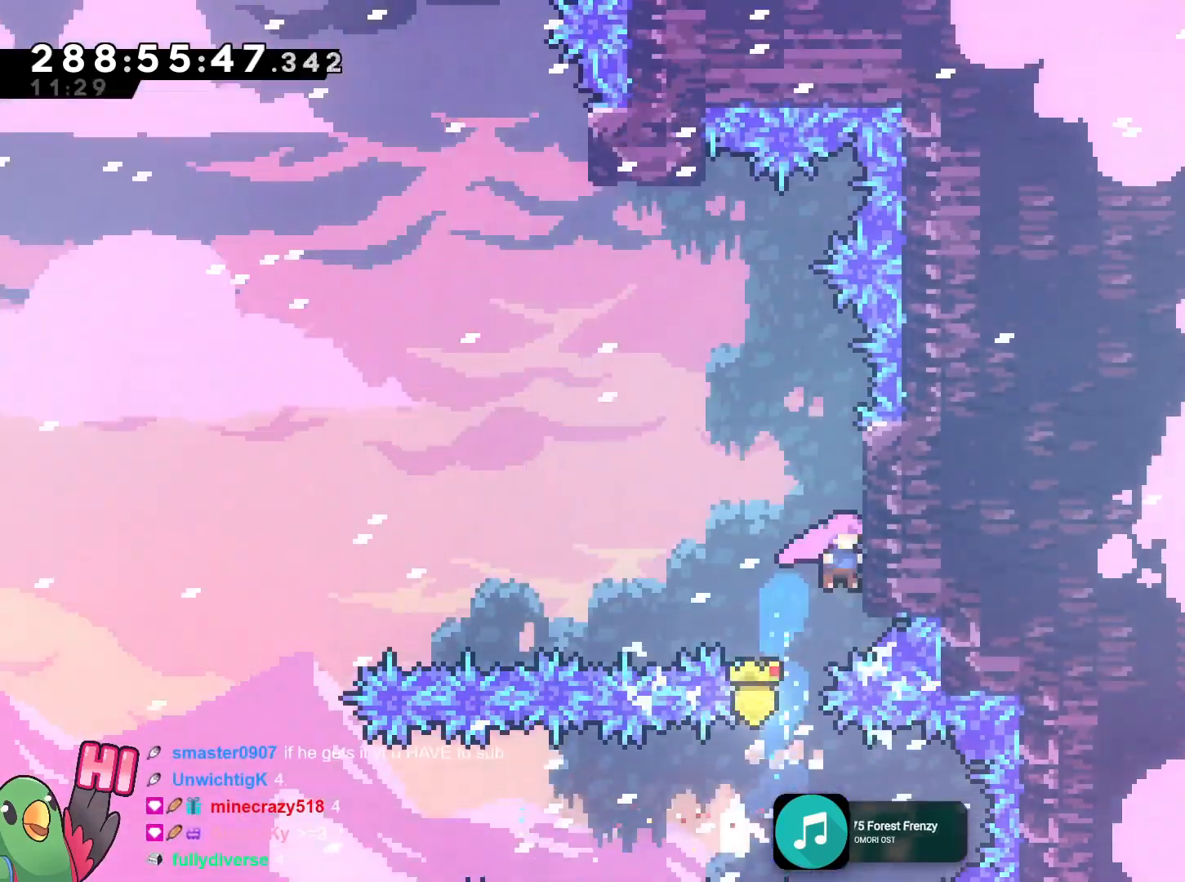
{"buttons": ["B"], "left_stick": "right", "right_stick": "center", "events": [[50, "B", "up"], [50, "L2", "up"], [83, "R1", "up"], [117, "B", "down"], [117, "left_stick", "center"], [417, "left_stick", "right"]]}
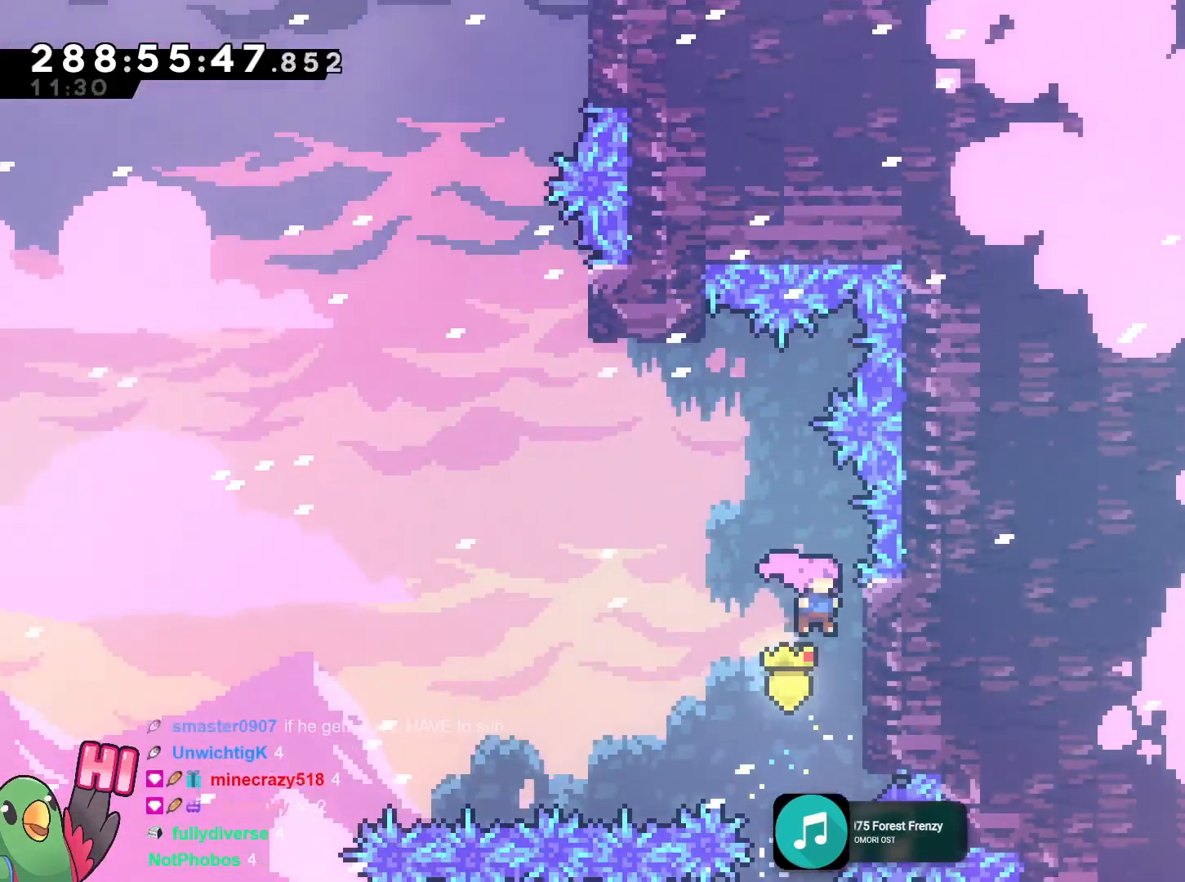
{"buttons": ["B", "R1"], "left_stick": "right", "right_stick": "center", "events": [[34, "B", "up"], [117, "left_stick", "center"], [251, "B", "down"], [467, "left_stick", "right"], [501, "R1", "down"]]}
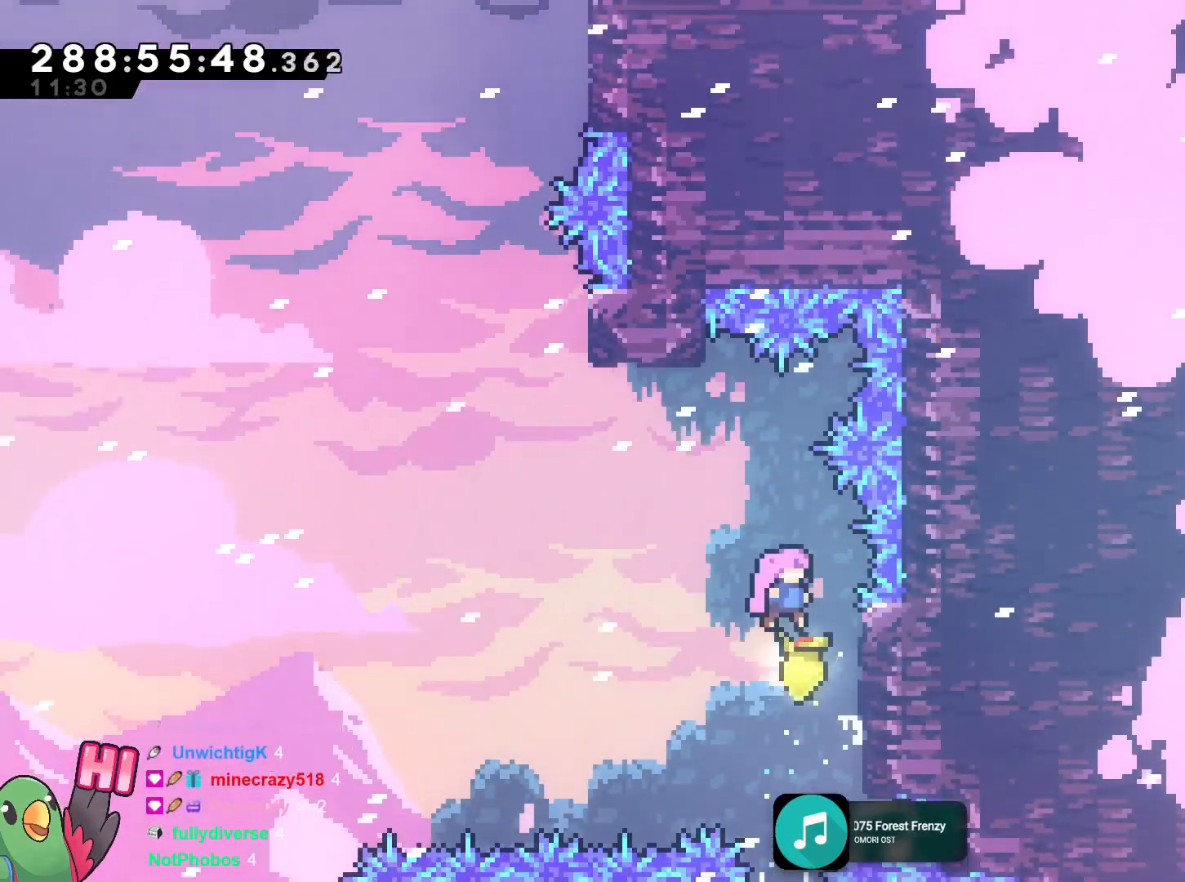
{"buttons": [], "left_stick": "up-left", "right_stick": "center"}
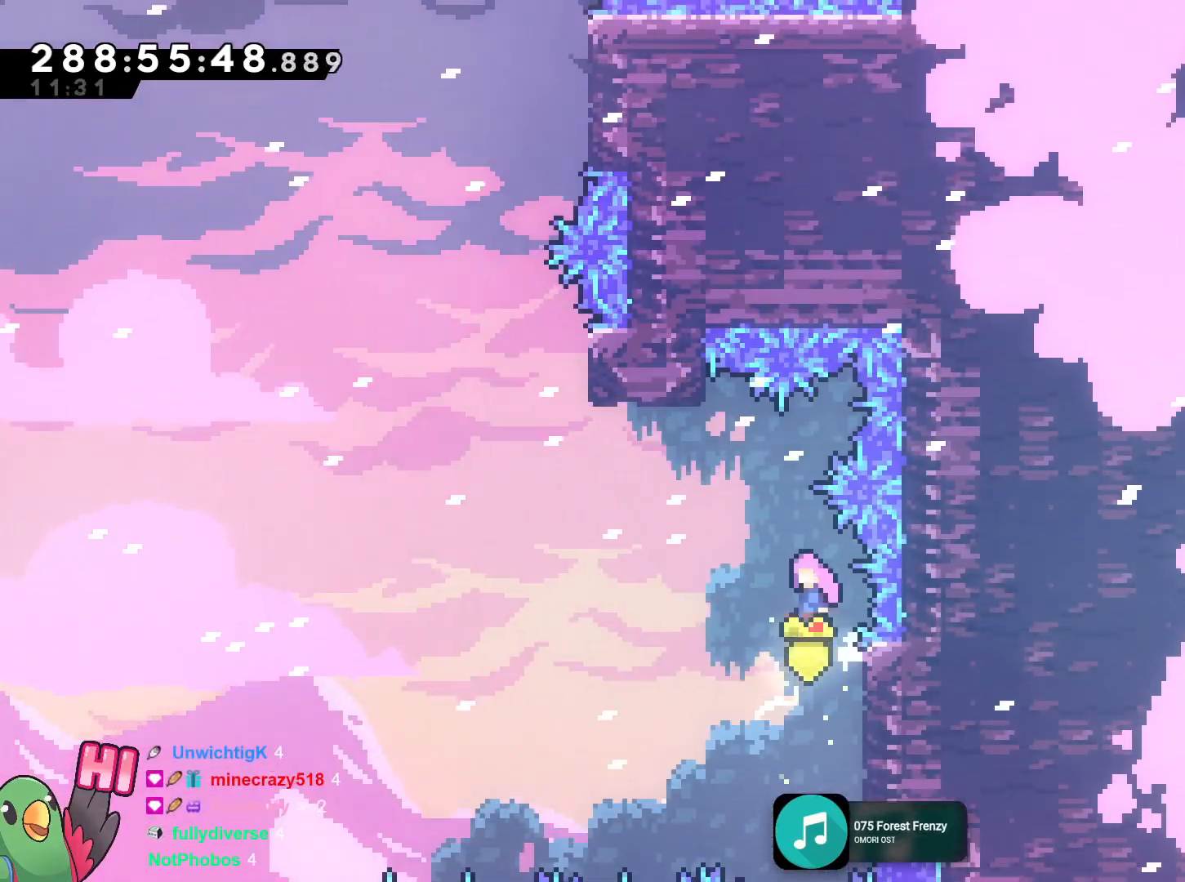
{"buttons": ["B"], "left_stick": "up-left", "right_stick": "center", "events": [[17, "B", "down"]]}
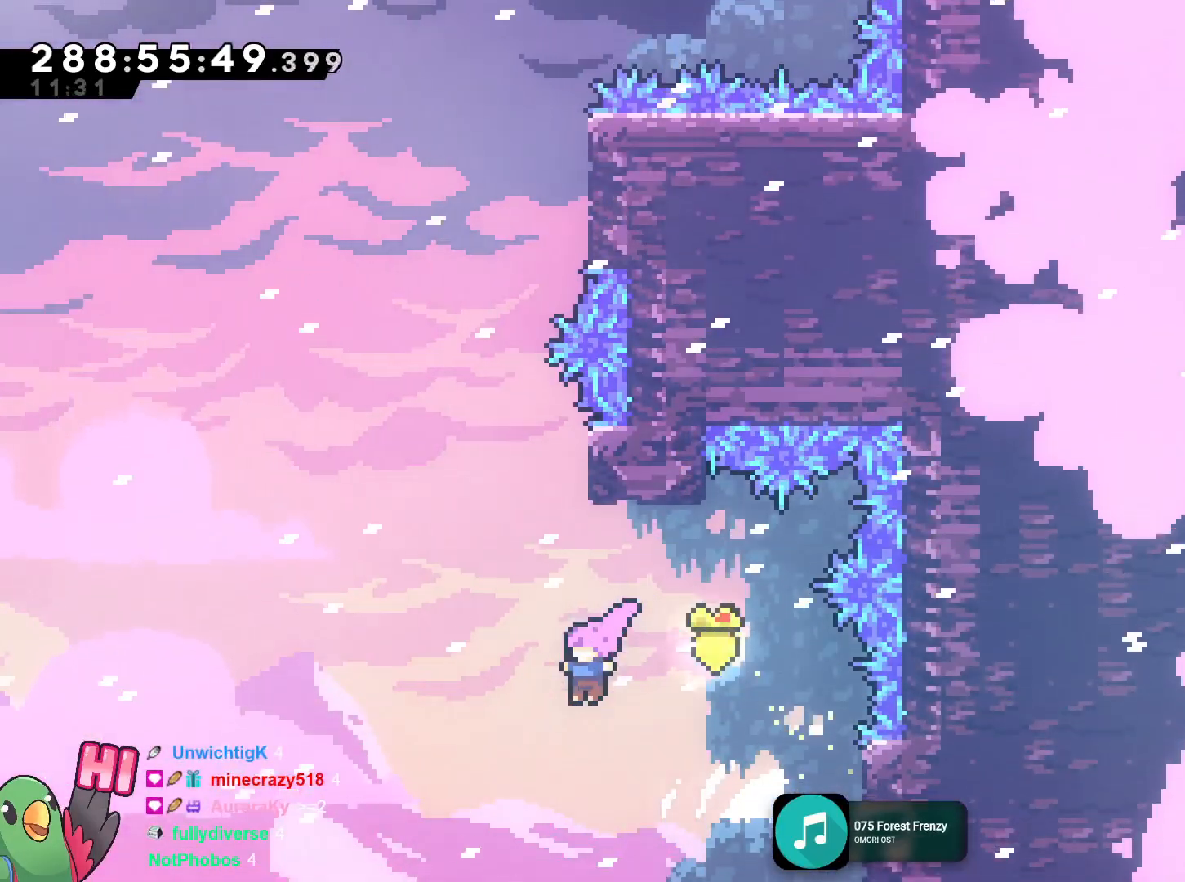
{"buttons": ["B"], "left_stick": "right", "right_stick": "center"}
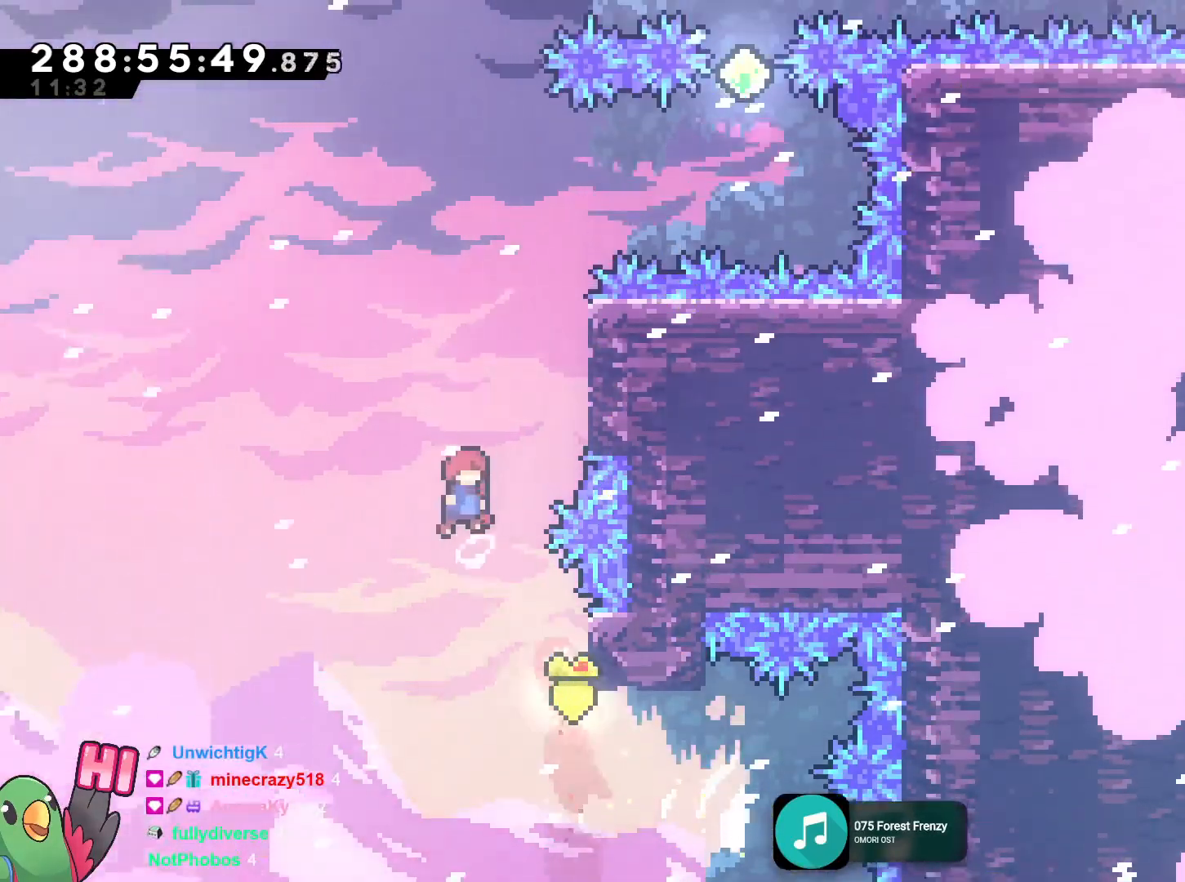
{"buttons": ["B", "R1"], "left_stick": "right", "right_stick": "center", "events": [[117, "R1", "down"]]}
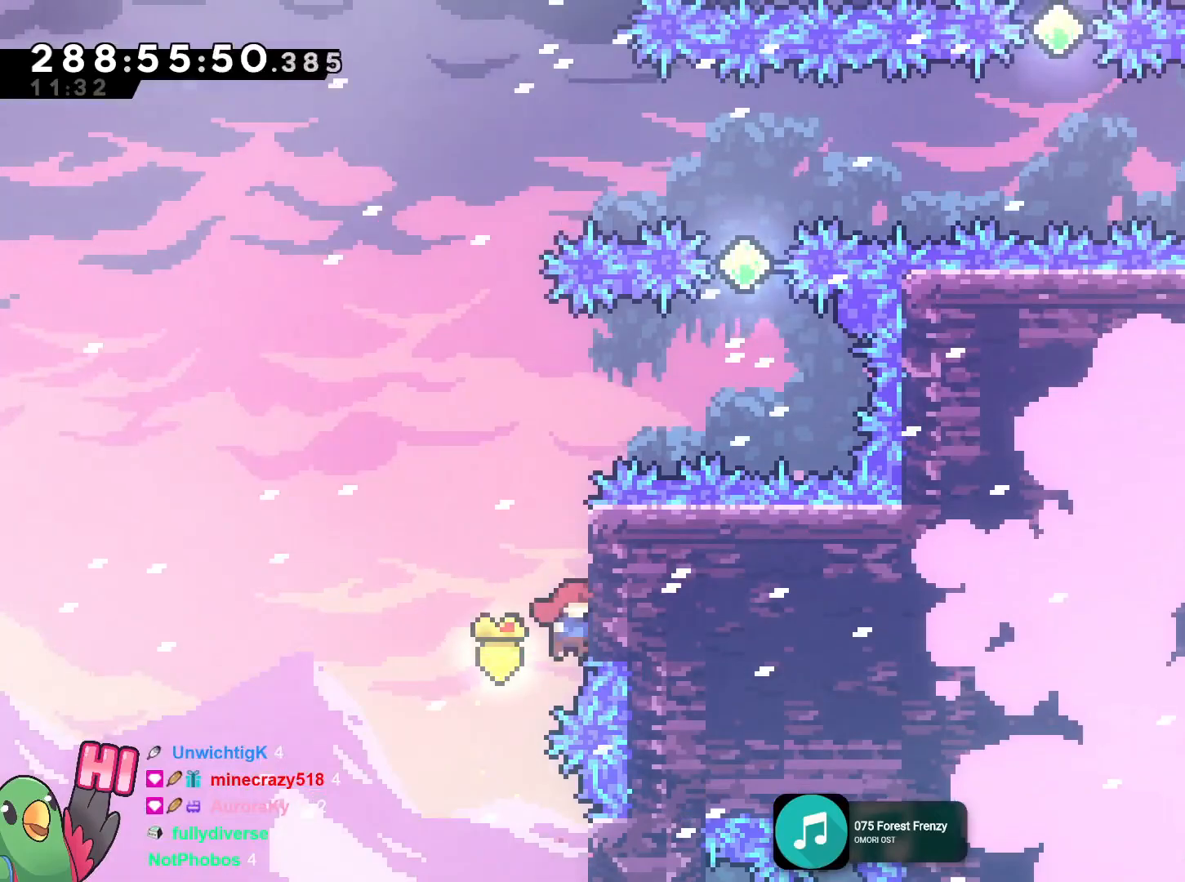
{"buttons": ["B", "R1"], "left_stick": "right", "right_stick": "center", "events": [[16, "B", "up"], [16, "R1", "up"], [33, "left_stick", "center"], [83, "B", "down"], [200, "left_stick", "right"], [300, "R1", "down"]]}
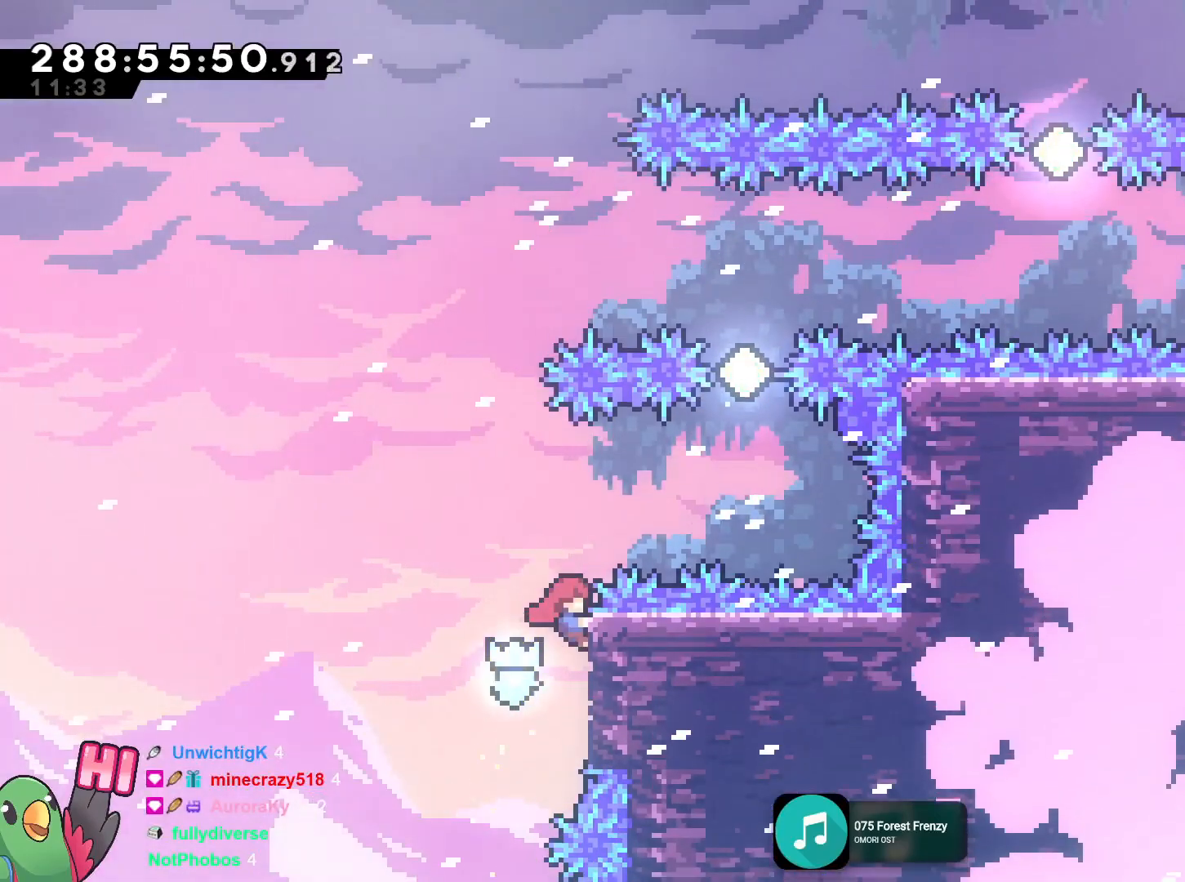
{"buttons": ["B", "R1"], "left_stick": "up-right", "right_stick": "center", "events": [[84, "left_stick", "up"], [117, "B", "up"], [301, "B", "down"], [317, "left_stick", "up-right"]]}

■ ■ ■ ■ ■ ■ ■

* _WORK ORDER_:
Your task is to repeat the data above exactly while excluding the pictures.

* _RESPONSE TO THE EXERCISE_:
{"buttons": ["B"], "left_stick": "right", "right_stick": "center", "events": [[50, "B", "up"], [50, "L2", "up"], [83, "R1", "up"], [117, "B", "down"], [117, "left_stick", "center"], [417, "left_stick", "right"]]}
{"buttons": ["B", "R1"], "left_stick": "right", "right_stick": "center", "events": [[34, "B", "up"], [117, "left_stick", "center"], [251, "B", "down"], [467, "left_stick", "right"], [501, "R1", "down"]]}
{"buttons": [], "left_stick": "up-left", "right_stick": "center"}
{"buttons": ["B"], "left_stick": "up-left", "right_stick": "center", "events": [[17, "B", "down"]]}
{"buttons": ["B"], "left_stick": "right", "right_stick": "center"}
{"buttons": ["B", "R1"], "left_stick": "right", "right_stick": "center", "events": [[117, "R1", "down"]]}
{"buttons": ["B", "R1"], "left_stick": "right", "right_stick": "center", "events": [[16, "B", "up"], [16, "R1", "up"], [33, "left_stick", "center"], [83, "B", "down"], [200, "left_stick", "right"], [300, "R1", "down"]]}
{"buttons": ["B", "R1"], "left_stick": "up-right", "right_stick": "center", "events": [[84, "left_stick", "up"], [117, "B", "up"], [301, "B", "down"], [317, "left_stick", "up-right"]]}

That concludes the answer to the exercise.